Dataset extract START

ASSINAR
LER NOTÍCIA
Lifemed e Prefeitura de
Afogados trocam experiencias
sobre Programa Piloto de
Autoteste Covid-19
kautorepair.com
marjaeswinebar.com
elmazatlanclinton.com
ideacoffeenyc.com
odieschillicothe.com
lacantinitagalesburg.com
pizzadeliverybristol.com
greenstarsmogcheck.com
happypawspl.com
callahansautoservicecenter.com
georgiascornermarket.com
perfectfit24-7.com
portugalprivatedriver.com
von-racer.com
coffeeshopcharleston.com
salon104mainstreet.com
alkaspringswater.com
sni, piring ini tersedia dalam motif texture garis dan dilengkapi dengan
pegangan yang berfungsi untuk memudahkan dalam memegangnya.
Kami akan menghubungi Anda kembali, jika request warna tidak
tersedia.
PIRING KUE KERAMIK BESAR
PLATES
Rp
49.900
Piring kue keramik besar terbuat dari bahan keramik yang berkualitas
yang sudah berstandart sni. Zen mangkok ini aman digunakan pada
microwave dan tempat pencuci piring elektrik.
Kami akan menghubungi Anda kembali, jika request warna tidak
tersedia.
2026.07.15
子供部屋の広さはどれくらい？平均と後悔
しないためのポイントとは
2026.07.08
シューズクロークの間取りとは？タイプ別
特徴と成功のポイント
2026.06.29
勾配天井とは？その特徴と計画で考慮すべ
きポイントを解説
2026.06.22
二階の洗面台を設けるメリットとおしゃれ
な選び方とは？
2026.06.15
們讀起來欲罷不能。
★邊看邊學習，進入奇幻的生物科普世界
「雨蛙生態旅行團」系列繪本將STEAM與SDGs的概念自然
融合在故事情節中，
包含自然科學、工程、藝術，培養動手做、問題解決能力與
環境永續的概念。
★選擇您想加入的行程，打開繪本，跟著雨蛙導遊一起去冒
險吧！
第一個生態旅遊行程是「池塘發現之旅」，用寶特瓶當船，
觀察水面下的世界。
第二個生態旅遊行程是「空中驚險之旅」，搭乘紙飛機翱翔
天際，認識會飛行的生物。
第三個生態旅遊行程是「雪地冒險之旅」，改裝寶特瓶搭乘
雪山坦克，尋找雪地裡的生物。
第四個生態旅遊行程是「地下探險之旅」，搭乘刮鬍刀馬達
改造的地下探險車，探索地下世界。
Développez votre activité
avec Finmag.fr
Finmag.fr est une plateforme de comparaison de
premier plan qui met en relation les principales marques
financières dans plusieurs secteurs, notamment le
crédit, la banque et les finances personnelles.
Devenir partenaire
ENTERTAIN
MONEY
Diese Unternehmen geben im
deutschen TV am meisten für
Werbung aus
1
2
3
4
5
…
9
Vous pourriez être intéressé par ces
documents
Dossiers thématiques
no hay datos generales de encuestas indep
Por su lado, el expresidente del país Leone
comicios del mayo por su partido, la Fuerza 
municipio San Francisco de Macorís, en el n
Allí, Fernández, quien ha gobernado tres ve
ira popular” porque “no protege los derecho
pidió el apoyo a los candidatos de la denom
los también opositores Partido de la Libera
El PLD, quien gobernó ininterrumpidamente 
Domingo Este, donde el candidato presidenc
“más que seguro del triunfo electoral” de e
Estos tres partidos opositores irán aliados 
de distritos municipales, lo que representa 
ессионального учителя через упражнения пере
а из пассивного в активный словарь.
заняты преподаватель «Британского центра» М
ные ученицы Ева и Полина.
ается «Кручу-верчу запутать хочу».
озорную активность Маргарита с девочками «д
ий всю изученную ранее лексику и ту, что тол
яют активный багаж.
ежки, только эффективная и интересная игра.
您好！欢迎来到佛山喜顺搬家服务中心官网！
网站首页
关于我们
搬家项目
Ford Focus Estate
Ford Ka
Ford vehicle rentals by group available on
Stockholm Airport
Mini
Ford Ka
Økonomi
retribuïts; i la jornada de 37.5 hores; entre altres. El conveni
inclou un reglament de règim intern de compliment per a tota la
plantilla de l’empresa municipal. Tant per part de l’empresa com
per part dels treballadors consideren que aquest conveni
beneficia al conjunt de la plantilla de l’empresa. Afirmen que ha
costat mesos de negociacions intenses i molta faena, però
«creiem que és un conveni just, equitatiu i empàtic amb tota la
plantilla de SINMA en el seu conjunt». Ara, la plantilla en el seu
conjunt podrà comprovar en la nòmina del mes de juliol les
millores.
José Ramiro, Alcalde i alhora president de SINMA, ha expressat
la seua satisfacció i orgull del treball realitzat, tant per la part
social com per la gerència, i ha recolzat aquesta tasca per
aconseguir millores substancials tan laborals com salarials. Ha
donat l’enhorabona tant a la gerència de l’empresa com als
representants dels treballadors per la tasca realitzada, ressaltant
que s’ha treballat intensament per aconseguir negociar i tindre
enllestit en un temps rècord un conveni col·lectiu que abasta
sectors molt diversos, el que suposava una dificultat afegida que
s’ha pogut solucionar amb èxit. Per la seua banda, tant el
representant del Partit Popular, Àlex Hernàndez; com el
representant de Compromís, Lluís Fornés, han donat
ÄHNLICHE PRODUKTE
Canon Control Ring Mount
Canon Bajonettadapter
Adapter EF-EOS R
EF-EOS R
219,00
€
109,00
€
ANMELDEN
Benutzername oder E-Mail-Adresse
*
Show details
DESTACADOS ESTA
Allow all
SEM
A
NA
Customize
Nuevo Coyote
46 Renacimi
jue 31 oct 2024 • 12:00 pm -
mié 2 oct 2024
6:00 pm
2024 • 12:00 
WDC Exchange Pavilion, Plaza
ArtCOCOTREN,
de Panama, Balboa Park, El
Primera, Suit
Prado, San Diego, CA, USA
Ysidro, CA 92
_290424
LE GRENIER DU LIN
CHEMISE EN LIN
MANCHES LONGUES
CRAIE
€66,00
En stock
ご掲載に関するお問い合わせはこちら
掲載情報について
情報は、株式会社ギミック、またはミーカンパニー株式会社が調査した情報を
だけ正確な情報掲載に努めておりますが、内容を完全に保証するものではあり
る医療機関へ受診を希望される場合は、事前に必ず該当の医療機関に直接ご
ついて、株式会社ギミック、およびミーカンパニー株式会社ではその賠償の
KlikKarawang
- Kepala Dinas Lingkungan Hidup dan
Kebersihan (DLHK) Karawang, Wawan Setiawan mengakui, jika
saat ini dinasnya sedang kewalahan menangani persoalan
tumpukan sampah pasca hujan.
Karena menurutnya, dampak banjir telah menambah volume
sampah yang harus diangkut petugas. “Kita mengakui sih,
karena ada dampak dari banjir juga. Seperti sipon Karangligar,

Dataset extract END

• Instructions to follow: Reproduce the entire listing above line for line, changing nothing.

• Written answer:
ASSINAR
LER NOTÍCIA
Lifemed e Prefeitura de
Afogados trocam experiencias
sobre Programa Piloto de
Autoteste Covid-19
kautorepair.com
marjaeswinebar.com
elmazatlanclinton.com
ideacoffeenyc.com
odieschillicothe.com
lacantinitagalesburg.com
pizzadeliverybristol.com
greenstarsmogcheck.com
happypawspl.com
callahansautoservicecenter.com
georgiascornermarket.com
perfectfit24-7.com
portugalprivatedriver.com
von-racer.com
coffeeshopcharleston.com
salon104mainstreet.com
alkaspringswater.com
sni, piring ini tersedia dalam motif texture garis dan dilengkapi dengan
pegangan yang berfungsi untuk memudahkan dalam memegangnya.
Kami akan menghubungi Anda kembali, jika request warna tidak
tersedia.
PIRING KUE KERAMIK BESAR
PLATES
Rp
49.900
Piring kue keramik besar terbuat dari bahan keramik yang berkualitas
yang sudah berstandart sni. Zen mangkok ini aman digunakan pada
microwave dan tempat pencuci piring elektrik.
Kami akan menghubungi Anda kembali, jika request warna tidak
tersedia.
2026.07.15
子供部屋の広さはどれくらい？平均と後悔
しないためのポイントとは
2026.07.08
シューズクロークの間取りとは？タイプ別
特徴と成功のポイント
2026.06.29
勾配天井とは？その特徴と計画で考慮すべ
きポイントを解説
2026.06.22
二階の洗面台を設けるメリットとおしゃれ
な選び方とは？
2026.06.15
們讀起來欲罷不能。
★邊看邊學習，進入奇幻的生物科普世界
「雨蛙生態旅行團」系列繪本將STEAM與SDGs的概念自然
融合在故事情節中，
包含自然科學、工程、藝術，培養動手做、問題解決能力與
環境永續的概念。
★選擇您想加入的行程，打開繪本，跟著雨蛙導遊一起去冒
險吧！
第一個生態旅遊行程是「池塘發現之旅」，用寶特瓶當船，
觀察水面下的世界。
第二個生態旅遊行程是「空中驚險之旅」，搭乘紙飛機翱翔
天際，認識會飛行的生物。
第三個生態旅遊行程是「雪地冒險之旅」，改裝寶特瓶搭乘
雪山坦克，尋找雪地裡的生物。
第四個生態旅遊行程是「地下探險之旅」，搭乘刮鬍刀馬達
改造的地下探險車，探索地下世界。
Développez votre activité
avec Finmag.fr
Finmag.fr est une plateforme de comparaison de
premier plan qui met en relation les principales marques
financières dans plusieurs secteurs, notamment le
crédit, la banque et les finances personnelles.
Devenir partenaire
ENTERTAIN
MONEY
Diese Unternehmen geben im
deutschen TV am meisten für
Werbung aus
1
2
3
4
5
…
9
Vous pourriez être intéressé par ces
documents
Dossiers thématiques
no hay datos generales de encuestas indep
Por su lado, el expresidente del país Leone
comicios del mayo por su partido, la Fuerza 
municipio San Francisco de Macorís, en el n
Allí, Fernández, quien ha gobernado tres ve
ira popular” porque “no protege los derecho
pidió el apoyo a los candidatos de la denom
los también opositores Partido de la Libera
El PLD, quien gobernó ininterrumpidamente 
Domingo Este, donde el candidato presidenc
“más que seguro del triunfo electoral” de e
Estos tres partidos opositores irán aliados 
de distritos municipales, lo que representa 
ессионального учителя через упражнения пере
а из пассивного в активный словарь.
заняты преподаватель «Британского центра» М
ные ученицы Ева и Полина.
ается «Кручу-верчу запутать хочу».
озорную активность Маргарита с девочками «д
ий всю изученную ранее лексику и ту, что тол
яют активный багаж.
ежки, только эффективная и интересная игра.
您好！欢迎来到佛山喜顺搬家服务中心官网！
网站首页
关于我们
搬家项目
Ford Focus Estate
Ford Ka
Ford vehicle rentals by group available on
Stockholm Airport
Mini
Ford Ka
Økonomi
retribuïts; i la jornada de 37.5 hores; entre altres. El conveni
inclou un reglament de règim intern de compliment per a tota la
plantilla de l’empresa municipal. Tant per part de l’empresa com
per part dels treballadors consideren que aquest conveni
beneficia al conjunt de la plantilla de l’empresa. Afirmen que ha
costat mesos de negociacions intenses i molta faena, però
«creiem que és un conveni just, equitatiu i empàtic amb tota la
plantilla de SINMA en el seu conjunt». Ara, la plantilla en el seu
conjunt podrà comprovar en la nòmina del mes de juliol les
millores.
José Ramiro, Alcalde i alhora president de SINMA, ha expressat
la seua satisfacció i orgull del treball realitzat, tant per la part
social com per la gerència, i ha recolzat aquesta tasca per
aconseguir millores substancials tan laborals com salarials. Ha
donat l’enhorabona tant a la gerència de l’empresa com als
representants dels treballadors per la tasca realitzada, ressaltant
que s’ha treballat intensament per aconseguir negociar i tindre
enllestit en un temps rècord un conveni col·lectiu que abasta
sectors molt diversos, el que suposava una dificultat afegida que
s’ha pogut solucionar amb èxit. Per la seua banda, tant el
representant del Partit Popular, Àlex Hernàndez; com el
representant de Compromís, Lluís Fornés, han donat
ÄHNLICHE PRODUKTE
Canon Control Ring Mount
Canon Bajonettadapter
Adapter EF-EOS R
EF-EOS R
219,00
€
109,00
€
ANMELDEN
Benutzername oder E-Mail-Adresse
*
Show details
DESTACADOS ESTA
Allow all
SEM
A
NA
Customize
Nuevo Coyote
46 Renacimi
jue 31 oct 2024 • 12:00 pm -
mié 2 oct 2024
6:00 pm
2024 • 12:00 
WDC Exchange Pavilion, Plaza
ArtCOCOTREN,
de Panama, Balboa Park, El
Primera, Suit
Prado, San Diego, CA, USA
Ysidro, CA 92
_290424
LE GRENIER DU LIN
CHEMISE EN LIN
MANCHES LONGUES
CRAIE
€66,00
En stock
ご掲載に関するお問い合わせはこちら
掲載情報について
情報は、株式会社ギミック、またはミーカンパニー株式会社が調査した情報を
だけ正確な情報掲載に努めておりますが、内容を完全に保証するものではあり
る医療機関へ受診を希望される場合は、事前に必ず該当の医療機関に直接ご
ついて、株式会社ギミック、およびミーカンパニー株式会社ではその賠償の
KlikKarawang
- Kepala Dinas Lingkungan Hidup dan
Kebersihan (DLHK) Karawang, Wawan Setiawan mengakui, jika
saat ini dinasnya sedang kewalahan menangani persoalan
tumpukan sampah pasca hujan.
Karena menurutnya, dampak banjir telah menambah volume
sampah yang harus diangkut petugas. “Kita mengakui sih,
karena ada dampak dari banjir juga. Seperti sipon Karangligar,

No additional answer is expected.